Lélio Bentes alertou sobre a rapidez com que nos aproximamos do ponto de não retorno de 1,5°C de aquecimento global. “O tempo se esgota com uma rapidez maior do que a prevista”, disse. Sem ação agressiva, a temperatura média pode aumentar em 2,4°C até 2050, quebrando um recorde de 3 milhões de anos e resultando na perda de calotas polares e elevação drástica do nível do mar. Ele citou a Amazônia e o Cerrado, que de “sumidouros de carbono” se tornaram emissores devido ao desmatamento e queimadas.

Diante desse cenário, o ministro defendeu a “transição justa”, que busca combater as mudanças climáticas de forma equitativa e inclusiva, gerando trabalho decente e prevenindo o desemprego. Ele destacou a necessidade de alinhamento de políticas, fortalecimento da governança e mobilização de financiamento. Lélio Bentes reforçou ainda a importância da participação e inclusão das populações diretamente envolvidas na formulação de políticas climáticas. Criticou a prospecção de petróleo na Foz do Amazonas, onde o direito de consulta das comunidades indígenas não foi respeitado.

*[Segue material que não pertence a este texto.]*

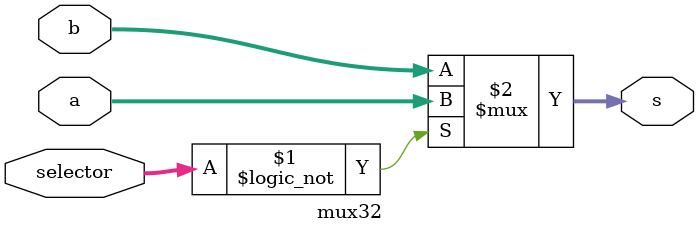
<source format=v>
module mux32 (
	input [31:0] a,
	input [31:0] b,
	input [1:0] selector,
	output [31:0] s
);

assign s = (selector == 1'b0) ? a : b;

endmodule
</source>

Encerrando sua conferência, Lélio Bentes reiterou a recomendação da OIT sobre o diálogo social como caminho para soluções justas. Reafirmou a disposição da Justiça do Trabalho em intercâmbiar com a Inspeção do Trabalho e outros órgãos na missão de garantir o direito humano ao trabalho decente e desejou vida longa à Inspeção do Trabalho e sucesso aos participantes do ENAFIT.